Rosecroft layoffs might follow cuts at Pimlico, Laurel

100-125 additional jobs endangered by dispute

Horse Racing

April 21, 2004|By Tom Keyser | Tom Keyser,SUN STAFF

NORTH EAST - Rosecroft Raceway might lay off 100 to 125 employees within two weeks, and Pimlico and Laurel Park have already laid off 20 to 25 workers as the result of a dispute over simulcast revenues, heads of the tracks said yesterday.

News of the layoffs emerged during the Maryland Racing Commission's contentious hearing of Northwind Racing's application to buy Rosecroft, a harness track in Prince George's County. The commission met at the North East Racing and Sports Club - the former Poor Jimmy's OTB - and will resume the hearing this morning at Pimlico.
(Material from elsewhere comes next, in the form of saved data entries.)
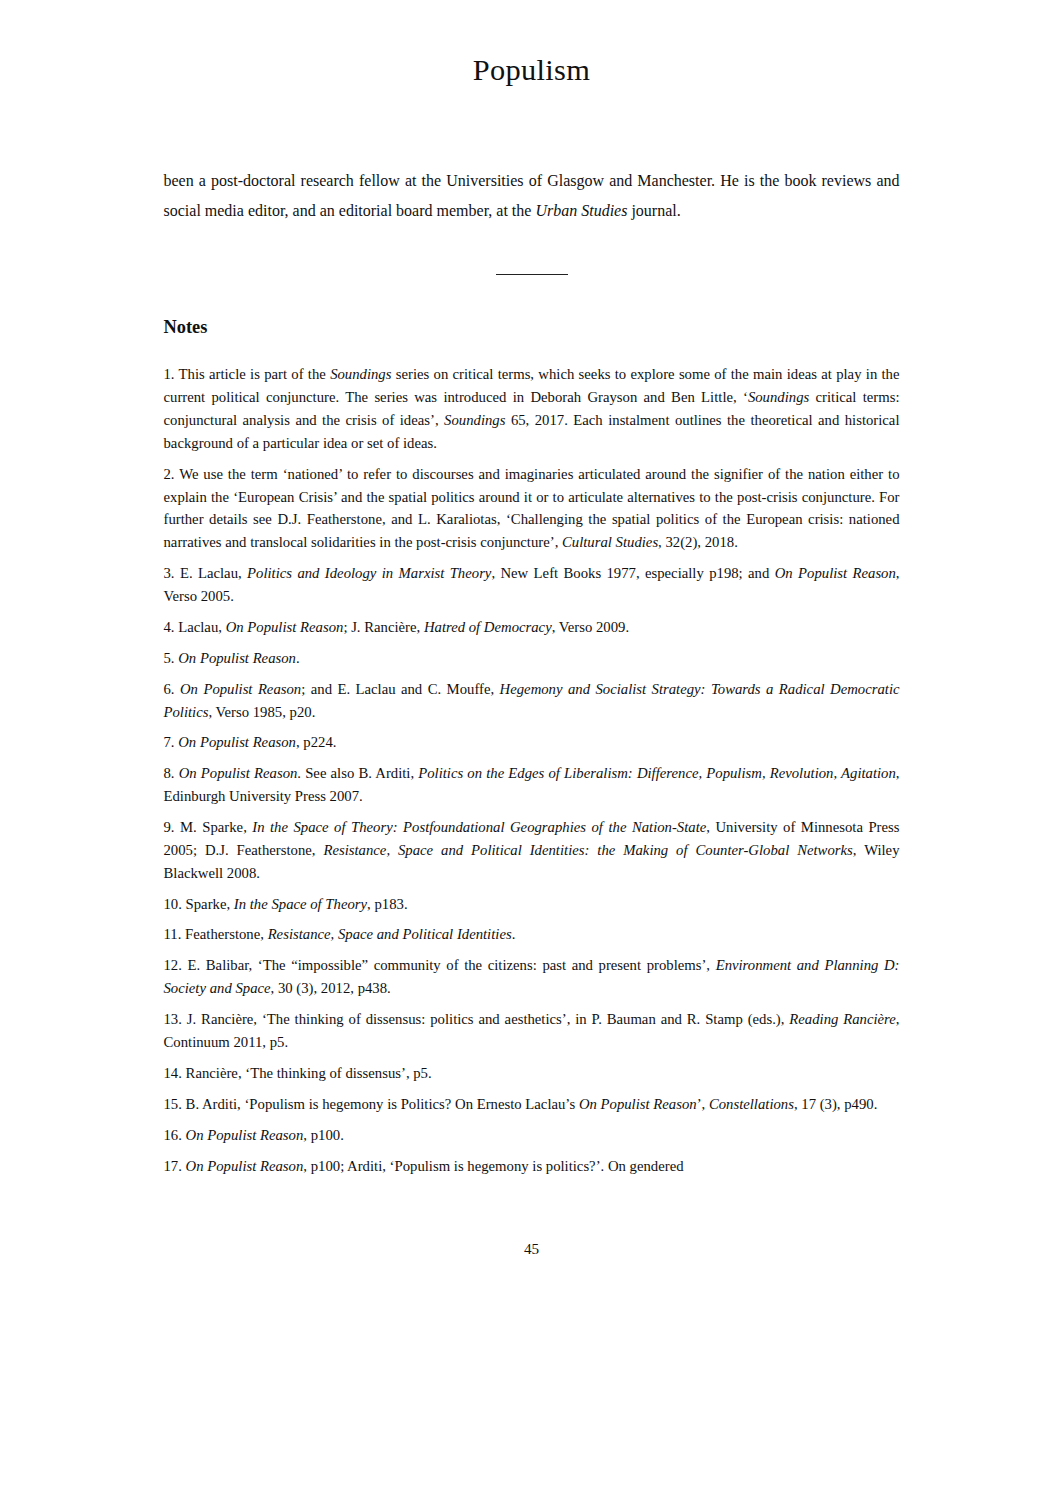Populism
been a post-doctoral research fellow at the Universities of Glasgow and Manchester. He is the book reviews and social media editor, and an editorial board member, at the Urban Studies journal.
Notes
This article is part of the Soundings series on critical terms, which seeks to explore some of the main ideas at play in the current political conjuncture. The series was introduced in Deborah Grayson and Ben Little, ‘Soundings critical terms: conjunctural analysis and the crisis of ideas’, Soundings 65, 2017. Each instalment outlines the theoretical and historical background of a particular idea or set of ideas.
We use the term ‘nationed’ to refer to discourses and imaginaries articulated around the signifier of the nation either to explain the ‘European Crisis’ and the spatial politics around it or to articulate alternatives to the post-crisis conjuncture. For further details see D.J. Featherstone, and L. Karaliotas, ‘Challenging the spatial politics of the European crisis: nationed narratives and translocal solidarities in the post-crisis conjuncture’, Cultural Studies, 32(2), 2018.
E. Laclau, Politics and Ideology in Marxist Theory, New Left Books 1977, especially p198; and On Populist Reason, Verso 2005.
Laclau, On Populist Reason; J. Rancière, Hatred of Democracy, Verso 2009.
On Populist Reason.
On Populist Reason; and E. Laclau and C. Mouffe, Hegemony and Socialist Strategy: Towards a Radical Democratic Politics, Verso 1985, p20.
On Populist Reason, p224.
On Populist Reason. See also B. Arditi, Politics on the Edges of Liberalism: Difference, Populism, Revolution, Agitation, Edinburgh University Press 2007.
M. Sparke, In the Space of Theory: Postfoundational Geographies of the Nation-State, University of Minnesota Press 2005; D.J. Featherstone, Resistance, Space and Political Identities: the Making of Counter-Global Networks, Wiley Blackwell 2008.
Sparke, In the Space of Theory, p183.
Featherstone, Resistance, Space and Political Identities.
E. Balibar, ‘The “impossible” community of the citizens: past and present problems’, Environment and Planning D: Society and Space, 30 (3), 2012, p438.
J. Rancière, ‘The thinking of dissensus: politics and aesthetics’, in P. Bauman and R. Stamp (eds.), Reading Rancière, Continuum 2011, p5.
Rancière, ‘The thinking of dissensus’, p5.
B. Arditi, ‘Populism is hegemony is Politics? On Ernesto Laclau’s On Populist Reason’, Constellations, 17 (3), p490.
On Populist Reason, p100.
On Populist Reason, p100; Arditi, ‘Populism is hegemony is politics?’. On gendered
45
The crux of Northwind's application is that the commission allow it free access to simulcasts of thoroughbred races around the country. In the past, Rosecroft has had to buy the simulcasts from the state's thoroughbred interests. An agreement between the two sides expired March 31, prompting the renewal of an old battle.
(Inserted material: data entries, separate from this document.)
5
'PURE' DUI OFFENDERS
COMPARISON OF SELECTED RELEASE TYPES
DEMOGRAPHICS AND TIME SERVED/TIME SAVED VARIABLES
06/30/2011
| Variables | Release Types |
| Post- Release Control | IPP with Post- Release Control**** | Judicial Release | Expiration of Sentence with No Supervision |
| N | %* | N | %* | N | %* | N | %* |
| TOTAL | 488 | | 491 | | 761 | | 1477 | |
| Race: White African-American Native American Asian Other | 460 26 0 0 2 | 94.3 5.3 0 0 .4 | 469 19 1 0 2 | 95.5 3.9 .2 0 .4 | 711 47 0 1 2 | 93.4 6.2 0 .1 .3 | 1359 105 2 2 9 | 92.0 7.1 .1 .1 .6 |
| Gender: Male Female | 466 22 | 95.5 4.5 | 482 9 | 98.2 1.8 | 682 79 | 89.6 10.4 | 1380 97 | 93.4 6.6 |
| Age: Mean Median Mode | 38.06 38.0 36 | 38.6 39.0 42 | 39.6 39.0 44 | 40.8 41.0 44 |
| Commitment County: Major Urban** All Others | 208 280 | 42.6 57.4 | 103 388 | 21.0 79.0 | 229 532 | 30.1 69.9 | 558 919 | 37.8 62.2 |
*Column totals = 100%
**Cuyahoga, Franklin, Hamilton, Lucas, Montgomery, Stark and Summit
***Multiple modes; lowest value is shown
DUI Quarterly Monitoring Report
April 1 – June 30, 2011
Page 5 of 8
As of Monday, the thoroughbred breeders and horsemen and the Maryland Jockey Club banned Rosecroft from showing and taking bets on any thoroughbred races. Also, Pimlico and Laurel Park began closing at night because state law says that in a dispute over simulcasting, the standardbred side can shut down the thoroughbred tracks after 6:15 p.m.
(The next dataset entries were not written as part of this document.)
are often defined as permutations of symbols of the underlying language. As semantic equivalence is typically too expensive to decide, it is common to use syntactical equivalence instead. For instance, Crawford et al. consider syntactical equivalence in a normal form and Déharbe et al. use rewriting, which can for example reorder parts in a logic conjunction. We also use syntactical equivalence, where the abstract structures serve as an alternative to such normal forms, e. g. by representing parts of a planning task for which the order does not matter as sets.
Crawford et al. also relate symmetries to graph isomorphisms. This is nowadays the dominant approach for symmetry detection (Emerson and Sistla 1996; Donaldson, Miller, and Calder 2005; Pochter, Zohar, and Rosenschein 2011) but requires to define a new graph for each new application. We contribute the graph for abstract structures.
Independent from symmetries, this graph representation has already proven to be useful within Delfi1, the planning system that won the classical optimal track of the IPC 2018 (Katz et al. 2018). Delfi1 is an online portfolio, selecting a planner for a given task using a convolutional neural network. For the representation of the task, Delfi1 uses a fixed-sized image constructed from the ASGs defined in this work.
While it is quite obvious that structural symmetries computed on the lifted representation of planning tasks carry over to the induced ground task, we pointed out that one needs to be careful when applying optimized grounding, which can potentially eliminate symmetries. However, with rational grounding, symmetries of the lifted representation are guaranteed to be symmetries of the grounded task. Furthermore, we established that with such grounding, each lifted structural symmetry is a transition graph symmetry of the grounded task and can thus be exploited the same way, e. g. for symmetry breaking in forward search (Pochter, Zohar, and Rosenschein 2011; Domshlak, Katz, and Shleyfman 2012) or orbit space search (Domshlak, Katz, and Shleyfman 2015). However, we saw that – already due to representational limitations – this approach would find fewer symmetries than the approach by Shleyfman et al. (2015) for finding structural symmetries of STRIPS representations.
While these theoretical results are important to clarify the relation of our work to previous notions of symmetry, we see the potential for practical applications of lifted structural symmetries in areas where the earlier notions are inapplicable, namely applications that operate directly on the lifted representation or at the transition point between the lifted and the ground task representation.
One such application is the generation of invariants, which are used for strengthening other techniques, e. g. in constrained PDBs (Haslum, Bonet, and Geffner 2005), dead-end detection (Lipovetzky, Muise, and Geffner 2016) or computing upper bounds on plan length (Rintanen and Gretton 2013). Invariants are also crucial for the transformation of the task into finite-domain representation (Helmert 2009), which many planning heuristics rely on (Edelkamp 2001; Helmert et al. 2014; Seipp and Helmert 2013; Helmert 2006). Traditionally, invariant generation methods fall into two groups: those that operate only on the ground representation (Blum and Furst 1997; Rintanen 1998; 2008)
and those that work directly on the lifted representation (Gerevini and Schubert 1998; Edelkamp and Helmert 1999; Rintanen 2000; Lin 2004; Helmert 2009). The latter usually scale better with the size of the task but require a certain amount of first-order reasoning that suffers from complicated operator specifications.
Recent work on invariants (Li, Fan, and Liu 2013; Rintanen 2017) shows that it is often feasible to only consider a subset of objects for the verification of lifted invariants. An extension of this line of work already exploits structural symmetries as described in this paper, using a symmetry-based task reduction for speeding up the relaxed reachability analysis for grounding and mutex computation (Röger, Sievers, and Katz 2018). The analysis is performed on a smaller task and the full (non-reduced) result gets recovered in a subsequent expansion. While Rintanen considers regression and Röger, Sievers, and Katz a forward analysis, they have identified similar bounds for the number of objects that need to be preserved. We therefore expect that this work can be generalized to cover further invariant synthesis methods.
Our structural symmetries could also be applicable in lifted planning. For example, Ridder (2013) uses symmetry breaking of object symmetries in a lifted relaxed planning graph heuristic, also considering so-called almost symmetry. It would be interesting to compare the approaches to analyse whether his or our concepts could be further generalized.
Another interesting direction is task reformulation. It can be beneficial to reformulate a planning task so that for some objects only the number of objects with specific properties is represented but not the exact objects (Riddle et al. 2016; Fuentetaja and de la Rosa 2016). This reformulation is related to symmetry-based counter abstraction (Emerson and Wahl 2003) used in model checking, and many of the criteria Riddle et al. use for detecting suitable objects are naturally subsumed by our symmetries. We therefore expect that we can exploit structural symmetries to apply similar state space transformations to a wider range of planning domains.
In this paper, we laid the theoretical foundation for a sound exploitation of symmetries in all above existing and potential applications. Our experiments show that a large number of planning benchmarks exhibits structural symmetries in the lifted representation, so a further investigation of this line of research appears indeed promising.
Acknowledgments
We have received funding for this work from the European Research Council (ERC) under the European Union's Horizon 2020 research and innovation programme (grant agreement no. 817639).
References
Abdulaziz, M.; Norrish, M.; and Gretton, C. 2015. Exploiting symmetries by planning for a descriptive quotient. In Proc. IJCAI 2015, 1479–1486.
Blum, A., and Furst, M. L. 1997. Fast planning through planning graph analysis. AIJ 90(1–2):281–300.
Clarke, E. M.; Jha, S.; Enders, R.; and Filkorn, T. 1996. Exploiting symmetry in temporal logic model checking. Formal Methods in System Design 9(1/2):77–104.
Tom Chuckas Jr., president and CEO of Rosecroft, said he would probably have to lay off workers to avoid bankruptcy. Rosecroft can now accept bets only on harness races, and, Chuckas said, "Harness and harness only, I can't go forward."

Joe De Francis, president and CEO of the Maryland Jockey Club, said the layoffs at Pimlico and Laurel Park were the result of being closed at night.

Meanwhile, the thoroughbred interests vigorously opposed Northwind's application to buy Rosecroft because of Northwind's intention to offer betting on thoroughbred simulcasts without compensating the state's thoroughbred industry and to develop off-track-betting facilities and a telephone-betting system that could siphon business from the thoroughbred side.

Mark Ricigliano, a Laurel businessman and Rosecroft veterinarian, owns 10 percent of Northwind. Greenwood Racing controls 90 percent. It owns Philadelphia Park and six OTBs in Pennsylvania, the PhoneBet account-wagering system and Atlantic City Race Track in New Jersey. It also has a half-interest in Freehold, a harness track in New Jersey.

Marty Jacobs, lawyer for the Maryland Jockey Club, said the thoroughbred tracks, breeders and horsemen would lose $6.5 million a year if Rosecroft was allowed free access to thoroughbred simulcasts.

Bob Green, chairman of Greenwood Racing, countered that the status quo of conflict and lack of progress "has done Maryland a disservice. It seems to me crazy that we can't get on and grow the business."

As if the issues weren't provocative enough, Terry Saxon, a member of the commission, accused the three thoroughbred owners on the commission - Al Akman, John Franzone and Lou Ulman - of being so pro-thoroughbred that "there's no way the standardbred industry can get a fair hearing before this commission."